After iteration 3, the first three columns are upper triangular, making the matrix upper triangular (this is \(R\)):

\[P_2 P_1 P_0 A = \begin{bmatrix} -104.4 & -95.3 & -65.6 & -28.5 \\ 0 & -32.3 & 67.9 & -13.3 \\ 0 & 0 & 97.8 & -7.2 \\ 0 & 0 & 0 & -89 \\ \end{bmatrix}\]

Recognize the following: Since each \(P\) is an orthogonal matrix (a reflection), they compose to an orthogonal matrix:

\[\begin{aligned} (P_2 P_1 P_0) A &= R \\ Q^T A &= R \\ Q Q^T A &= Q R \\ A &= QR \end{aligned}\]

We have obtained an orthogonal matrix \(Q=(P_2 P_1 P_0)^T\) and an upper triangular matrix \(R=Q^TA\):

\[Q = \begin{bmatrix} -0.05 & -0.01 & -0.81 & -0.57 \\ 0.12 & -0.98 & -0.06 & 0.10 \\ 0.31 & 0.15 & -0.55 & 0.75 \\ -0.93 & -0.07 & -0.14 0.30 \\ \end{bmatrix}, R= \begin{bmatrix} -104.4 & -95.3 & -65.6 & -28.5 \\ 0 & -32.3 & 67.9 & -13.3 \\ 0 & 0 & 97.8 & -7.2 \\ 0 & 0 & 0 & -89. \end{bmatrix}\]

Indeed, we have found a factorization \(A=QR\), up to machine precision:

\[QR= \begin{bmatrix} 6. & 6. & -77. & 59. \\ -13. & 20. & -81. & 1. \\ -33. & -35. & -65. & -74. \\ 98. & 92. & 42. & 2. \end{bmatrix}, A= \begin{bmatrix} 6 & 6 & -77 & 59 \\ -13 & 20 & -81 & 1 \\ -33 & -35 & -65 & -74 \\ 98 & 92 & 42 & 2 \\ \end{bmatrix}\]
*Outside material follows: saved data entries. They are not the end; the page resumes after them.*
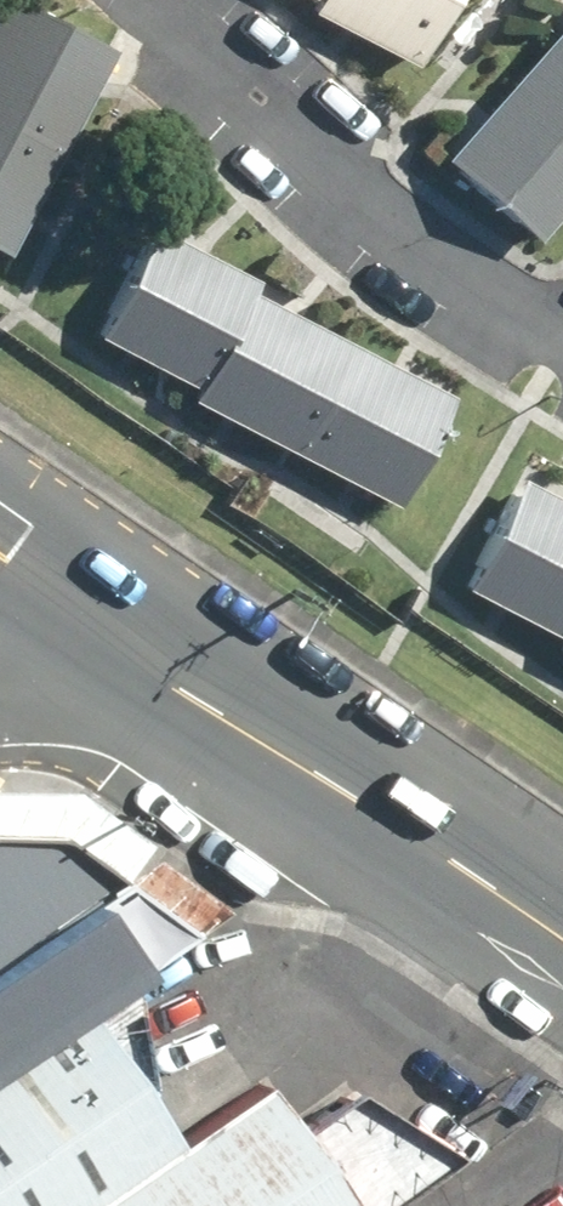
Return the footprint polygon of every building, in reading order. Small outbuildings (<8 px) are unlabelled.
[(304,10),(296,24),(396,81),(442,0),(287,0),(304,10)] [(103,58),(0,4),(0,252),(103,58)] [(429,170),(519,251),(562,201),(562,21),(429,170)] [(171,388),(165,398),(382,511),(438,404),(242,302),(251,286),(137,227),(79,340),(171,388)] [(552,643),(545,658),(562,668),(562,512),(507,481),(449,586),(552,643)] [(57,834),(119,879),(132,862),(145,843),(71,790),(0,789),(0,832),(57,834)] [(85,1013),(198,936),(190,931),(119,879),(57,834),(0,832),(0,1070),(85,1013)] [(138,866),(119,879),(190,931),(222,909),(151,857),(138,866)] [(174,1144),(85,1013),(0,1070),(0,1205),(82,1205),(174,1144)] [(82,1205),(345,1205),(262,1085),(174,1144),(82,1205)]
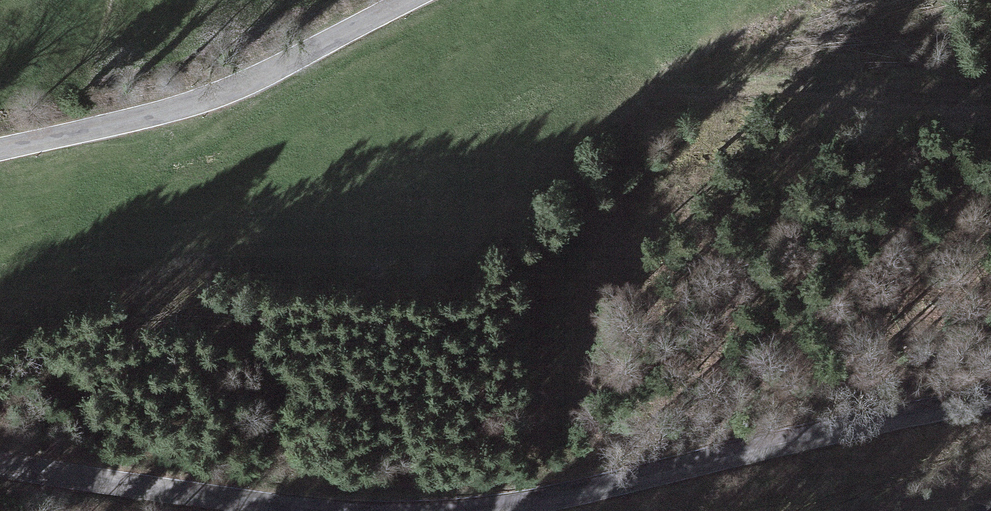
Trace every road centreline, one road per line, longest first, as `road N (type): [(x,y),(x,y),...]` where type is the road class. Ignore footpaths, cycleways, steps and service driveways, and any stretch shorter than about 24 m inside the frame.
road 1 (tertiary): [(990,397),(598,486),(452,507),(270,500),(0,460)]
road 2 (tertiary): [(0,149),(204,100),(406,0)]
road 3 (track): [(598,0),(643,56),(694,85),(990,97)]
The summed absolute difference of the matrices is:

np.absolute(A - QR).sum()) = 2.025e-13

You can find the Python code here.

We verify that \(Q\) is orthogonal meaning \(det(Q) = \pm 1\) and \(Q^TQ=QQ^T=I\)

We showed an example above for a \(n \times n\) matrix, but this holds for \(m \times n\) matrices as well. In general, we need \(n\) Householder matrices (assuming \(m>n\)). Only when \(m=n\), we need only \(n-1\) of them. However, in a typical LS problem, we have \(m>n\).

References

[1] Lloyd Trefethen and David Bau. Numerical Linear Algebra, SIAM, 2007.